%%

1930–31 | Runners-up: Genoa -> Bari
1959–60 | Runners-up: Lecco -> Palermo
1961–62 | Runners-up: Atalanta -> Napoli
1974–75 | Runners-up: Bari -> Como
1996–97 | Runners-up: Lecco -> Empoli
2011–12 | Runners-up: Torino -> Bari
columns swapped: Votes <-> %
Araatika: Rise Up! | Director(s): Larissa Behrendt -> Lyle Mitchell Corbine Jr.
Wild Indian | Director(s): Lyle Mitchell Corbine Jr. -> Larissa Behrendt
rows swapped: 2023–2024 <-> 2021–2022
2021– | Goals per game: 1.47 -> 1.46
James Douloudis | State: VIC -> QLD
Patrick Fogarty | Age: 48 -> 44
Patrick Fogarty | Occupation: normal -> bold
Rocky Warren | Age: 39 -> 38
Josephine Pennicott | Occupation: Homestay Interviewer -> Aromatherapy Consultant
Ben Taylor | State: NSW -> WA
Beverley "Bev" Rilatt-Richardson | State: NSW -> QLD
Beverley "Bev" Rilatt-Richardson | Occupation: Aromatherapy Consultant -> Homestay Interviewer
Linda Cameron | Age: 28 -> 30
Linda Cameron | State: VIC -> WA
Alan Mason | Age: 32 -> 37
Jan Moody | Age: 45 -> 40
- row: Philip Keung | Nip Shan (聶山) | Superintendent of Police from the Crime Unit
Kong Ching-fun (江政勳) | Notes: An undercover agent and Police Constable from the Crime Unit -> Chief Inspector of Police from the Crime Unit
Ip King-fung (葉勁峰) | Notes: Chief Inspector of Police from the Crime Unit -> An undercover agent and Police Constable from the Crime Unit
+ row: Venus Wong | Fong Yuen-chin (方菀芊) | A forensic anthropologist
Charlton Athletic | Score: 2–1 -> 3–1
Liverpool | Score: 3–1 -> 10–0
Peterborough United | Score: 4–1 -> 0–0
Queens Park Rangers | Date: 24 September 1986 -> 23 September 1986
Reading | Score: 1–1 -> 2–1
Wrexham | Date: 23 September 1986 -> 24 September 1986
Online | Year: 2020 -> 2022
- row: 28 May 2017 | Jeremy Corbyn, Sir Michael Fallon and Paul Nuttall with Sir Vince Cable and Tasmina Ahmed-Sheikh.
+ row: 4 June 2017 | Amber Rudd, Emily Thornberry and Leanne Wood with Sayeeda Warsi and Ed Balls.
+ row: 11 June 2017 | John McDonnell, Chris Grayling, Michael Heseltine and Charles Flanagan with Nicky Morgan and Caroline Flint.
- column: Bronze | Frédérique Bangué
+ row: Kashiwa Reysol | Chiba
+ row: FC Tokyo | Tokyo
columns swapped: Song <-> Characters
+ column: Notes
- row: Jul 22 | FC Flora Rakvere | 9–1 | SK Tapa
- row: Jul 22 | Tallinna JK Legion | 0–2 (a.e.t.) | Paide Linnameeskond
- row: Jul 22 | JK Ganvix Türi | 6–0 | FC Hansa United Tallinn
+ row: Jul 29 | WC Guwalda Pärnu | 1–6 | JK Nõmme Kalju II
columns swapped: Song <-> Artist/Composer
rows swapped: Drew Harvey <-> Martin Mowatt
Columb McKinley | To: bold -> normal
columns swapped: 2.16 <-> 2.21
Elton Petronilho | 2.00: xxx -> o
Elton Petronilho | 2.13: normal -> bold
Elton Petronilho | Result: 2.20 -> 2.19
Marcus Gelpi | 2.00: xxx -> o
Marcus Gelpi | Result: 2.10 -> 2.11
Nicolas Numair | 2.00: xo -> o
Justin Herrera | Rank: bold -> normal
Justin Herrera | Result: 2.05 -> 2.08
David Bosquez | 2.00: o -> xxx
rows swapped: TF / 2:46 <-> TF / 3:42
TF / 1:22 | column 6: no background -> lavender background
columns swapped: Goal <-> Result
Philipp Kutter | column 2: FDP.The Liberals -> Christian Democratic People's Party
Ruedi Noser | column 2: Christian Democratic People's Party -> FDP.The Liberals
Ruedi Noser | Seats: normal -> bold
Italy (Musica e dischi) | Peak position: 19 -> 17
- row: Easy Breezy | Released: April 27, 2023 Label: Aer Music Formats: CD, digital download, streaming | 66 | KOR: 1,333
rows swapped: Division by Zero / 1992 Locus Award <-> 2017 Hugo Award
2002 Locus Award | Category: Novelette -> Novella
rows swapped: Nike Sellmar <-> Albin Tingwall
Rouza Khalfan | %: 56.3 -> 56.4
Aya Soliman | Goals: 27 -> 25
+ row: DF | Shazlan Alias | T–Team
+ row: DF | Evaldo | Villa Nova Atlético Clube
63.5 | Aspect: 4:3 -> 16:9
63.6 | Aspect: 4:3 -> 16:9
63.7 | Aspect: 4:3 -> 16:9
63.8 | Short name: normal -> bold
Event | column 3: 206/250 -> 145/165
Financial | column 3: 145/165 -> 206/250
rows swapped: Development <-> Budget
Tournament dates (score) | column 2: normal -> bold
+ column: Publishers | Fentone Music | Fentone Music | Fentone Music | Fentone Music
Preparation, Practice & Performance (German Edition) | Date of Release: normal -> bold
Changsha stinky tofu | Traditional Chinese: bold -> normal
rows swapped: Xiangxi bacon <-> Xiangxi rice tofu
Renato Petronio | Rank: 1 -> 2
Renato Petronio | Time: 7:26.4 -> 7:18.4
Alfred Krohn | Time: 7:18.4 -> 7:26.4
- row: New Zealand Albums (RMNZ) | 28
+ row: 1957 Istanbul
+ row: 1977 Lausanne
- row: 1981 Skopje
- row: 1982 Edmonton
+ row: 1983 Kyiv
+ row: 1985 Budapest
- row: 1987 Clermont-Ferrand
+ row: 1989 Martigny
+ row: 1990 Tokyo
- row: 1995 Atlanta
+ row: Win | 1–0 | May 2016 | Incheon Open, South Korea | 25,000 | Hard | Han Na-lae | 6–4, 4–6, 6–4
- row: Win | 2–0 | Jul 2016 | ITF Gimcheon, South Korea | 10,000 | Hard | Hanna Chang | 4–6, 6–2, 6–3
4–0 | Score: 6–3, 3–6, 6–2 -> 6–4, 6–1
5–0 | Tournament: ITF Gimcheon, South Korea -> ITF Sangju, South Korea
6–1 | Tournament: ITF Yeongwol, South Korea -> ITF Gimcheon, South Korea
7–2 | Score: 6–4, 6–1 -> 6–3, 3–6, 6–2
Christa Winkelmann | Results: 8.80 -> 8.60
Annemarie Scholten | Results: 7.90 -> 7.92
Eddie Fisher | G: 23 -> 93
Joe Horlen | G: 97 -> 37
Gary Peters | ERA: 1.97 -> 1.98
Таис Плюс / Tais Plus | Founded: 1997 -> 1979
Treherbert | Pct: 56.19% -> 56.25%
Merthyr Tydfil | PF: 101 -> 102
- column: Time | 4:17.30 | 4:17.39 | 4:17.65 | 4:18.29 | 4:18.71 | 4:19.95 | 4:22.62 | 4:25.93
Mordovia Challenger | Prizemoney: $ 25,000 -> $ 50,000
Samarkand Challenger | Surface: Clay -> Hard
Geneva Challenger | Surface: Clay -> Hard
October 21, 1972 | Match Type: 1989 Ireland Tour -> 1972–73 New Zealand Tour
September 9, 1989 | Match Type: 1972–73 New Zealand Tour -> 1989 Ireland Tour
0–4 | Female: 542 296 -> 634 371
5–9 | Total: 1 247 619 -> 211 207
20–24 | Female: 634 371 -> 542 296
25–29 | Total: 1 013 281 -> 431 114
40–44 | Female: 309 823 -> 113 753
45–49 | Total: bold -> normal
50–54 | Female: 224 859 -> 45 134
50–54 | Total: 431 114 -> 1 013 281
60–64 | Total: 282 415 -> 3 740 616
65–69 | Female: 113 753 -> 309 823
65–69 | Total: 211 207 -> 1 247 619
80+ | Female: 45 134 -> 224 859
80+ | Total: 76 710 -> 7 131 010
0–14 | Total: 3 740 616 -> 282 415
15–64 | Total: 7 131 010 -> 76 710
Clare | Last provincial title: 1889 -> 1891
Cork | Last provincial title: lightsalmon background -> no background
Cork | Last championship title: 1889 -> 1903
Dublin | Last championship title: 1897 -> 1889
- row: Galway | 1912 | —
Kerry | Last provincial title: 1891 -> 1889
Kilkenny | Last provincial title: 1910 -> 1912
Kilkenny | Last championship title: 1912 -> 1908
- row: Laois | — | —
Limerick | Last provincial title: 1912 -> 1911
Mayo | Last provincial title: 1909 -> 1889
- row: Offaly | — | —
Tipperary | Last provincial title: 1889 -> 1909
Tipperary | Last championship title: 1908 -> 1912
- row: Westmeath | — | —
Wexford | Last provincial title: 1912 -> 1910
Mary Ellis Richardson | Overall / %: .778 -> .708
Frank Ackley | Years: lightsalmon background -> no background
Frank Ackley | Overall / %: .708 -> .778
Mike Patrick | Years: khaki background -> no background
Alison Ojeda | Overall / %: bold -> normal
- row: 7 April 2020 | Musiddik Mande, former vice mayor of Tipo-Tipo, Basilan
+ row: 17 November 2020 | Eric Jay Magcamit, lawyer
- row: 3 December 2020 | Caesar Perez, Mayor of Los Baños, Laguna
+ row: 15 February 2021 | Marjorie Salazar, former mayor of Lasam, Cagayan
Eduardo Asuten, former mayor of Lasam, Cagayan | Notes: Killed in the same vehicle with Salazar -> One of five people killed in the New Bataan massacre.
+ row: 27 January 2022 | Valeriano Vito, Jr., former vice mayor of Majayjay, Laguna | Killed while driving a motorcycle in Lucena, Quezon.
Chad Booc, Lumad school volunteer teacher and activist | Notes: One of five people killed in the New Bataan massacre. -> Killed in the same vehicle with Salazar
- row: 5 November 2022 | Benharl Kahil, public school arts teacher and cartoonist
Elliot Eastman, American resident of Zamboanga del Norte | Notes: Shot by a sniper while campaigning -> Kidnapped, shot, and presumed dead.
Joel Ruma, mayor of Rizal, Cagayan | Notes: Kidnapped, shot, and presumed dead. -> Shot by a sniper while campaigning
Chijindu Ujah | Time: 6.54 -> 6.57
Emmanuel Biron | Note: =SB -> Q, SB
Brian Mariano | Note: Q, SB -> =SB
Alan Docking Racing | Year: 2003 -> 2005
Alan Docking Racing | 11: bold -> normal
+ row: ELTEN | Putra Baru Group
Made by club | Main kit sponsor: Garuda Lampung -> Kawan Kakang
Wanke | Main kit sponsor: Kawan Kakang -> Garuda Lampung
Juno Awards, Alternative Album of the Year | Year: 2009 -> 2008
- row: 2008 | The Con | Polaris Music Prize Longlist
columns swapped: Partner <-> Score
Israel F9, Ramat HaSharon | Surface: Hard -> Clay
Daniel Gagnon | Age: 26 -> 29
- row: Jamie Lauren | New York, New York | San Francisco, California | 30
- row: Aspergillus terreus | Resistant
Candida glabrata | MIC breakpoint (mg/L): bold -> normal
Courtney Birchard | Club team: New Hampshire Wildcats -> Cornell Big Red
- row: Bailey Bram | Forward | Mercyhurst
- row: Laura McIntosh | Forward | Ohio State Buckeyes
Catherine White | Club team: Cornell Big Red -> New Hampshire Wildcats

%%

Rename "Runners-up" to "Finalists" and write out again everything from the first line down to the line containing "- row: Jul 22 | Tallinna", leaving all else in those lines unchanged.

The solution:
1930–31 | Finalists: Genoa -> Bari
1959–60 | Finalists: Lecco -> Palermo
1961–62 | Finalists: Atalanta -> Napoli
1974–75 | Finalists: Bari -> Como
1996–97 | Finalists: Lecco -> Empoli
2011–12 | Finalists: Torino -> Bari
columns swapped: Votes <-> %
Araatika: Rise Up! | Director(s): Larissa Behrendt -> Lyle Mitchell Corbine Jr.
Wild Indian | Director(s): Lyle Mitchell Corbine Jr. -> Larissa Behrendt
rows swapped: 2023–2024 <-> 2021–2022
2021– | Goals per game: 1.47 -> 1.46
James Douloudis | State: VIC -> QLD
Patrick Fogarty | Age: 48 -> 44
Patrick Fogarty | Occupation: normal -> bold
Rocky Warren | Age: 39 -> 38
Josephine Pennicott | Occupation: Homestay Interviewer -> Aromatherapy Consultant
Ben Taylor | State: NSW -> WA
Beverley "Bev" Rilatt-Richardson | State: NSW -> QLD
Beverley "Bev" Rilatt-Richardson | Occupation: Aromatherapy Consultant -> Homestay Interviewer
Linda Cameron | Age: 28 -> 30
Linda Cameron | State: VIC -> WA
Alan Mason | Age: 32 -> 37
Jan Moody | Age: 45 -> 40
- row: Philip Keung | Nip Shan (聶山) | Superintendent of Police from the Crime Unit
Kong Ching-fun (江政勳) | Notes: An undercover agent and Police Constable from the Crime Unit -> Chief Inspector of Police from the Crime Unit
Ip King-fung (葉勁峰) | Notes: Chief Inspector of Police from the Crime Unit -> An undercover agent and Police Constable from the Crime Unit
+ row: Venus Wong | Fong Yuen-chin (方菀芊) | A forensic anthropologist
Charlton Athletic | Score: 2–1 -> 3–1
Liverpool | Score: 3–1 -> 10–0
Peterborough United | Score: 4–1 -> 0–0
Queens Park Rangers | Date: 24 September 1986 -> 23 September 1986
Reading | Score: 1–1 -> 2–1
Wrexham | Date: 23 September 1986 -> 24 September 1986
Online | Year: 2020 -> 2022
- row: 28 May 2017 | Jeremy Corbyn, Sir Michael Fallon and Paul Nuttall with Sir Vince Cable and Tasmina Ahmed-Sheikh.
+ row: 4 June 2017 | Amber Rudd, Emily Thornberry and Leanne Wood with Sayeeda Warsi and Ed Balls.
+ row: 11 June 2017 | John McDonnell, Chris Grayling, Michael Heseltine and Charles Flanagan with Nicky Morgan and Caroline Flint.
- column: Bronze | Frédérique Bangué
+ row: Kashiwa Reysol | Chiba
+ row: FC Tokyo | Tokyo
columns swapped: Song <-> Characters
+ column: Notes
- row: Jul 22 | FC Flora Rakvere | 9–1 | SK Tapa
- row: Jul 22 | Tallinna JK Legion | 0–2 (a.e.t.) | Paide Linnameeskond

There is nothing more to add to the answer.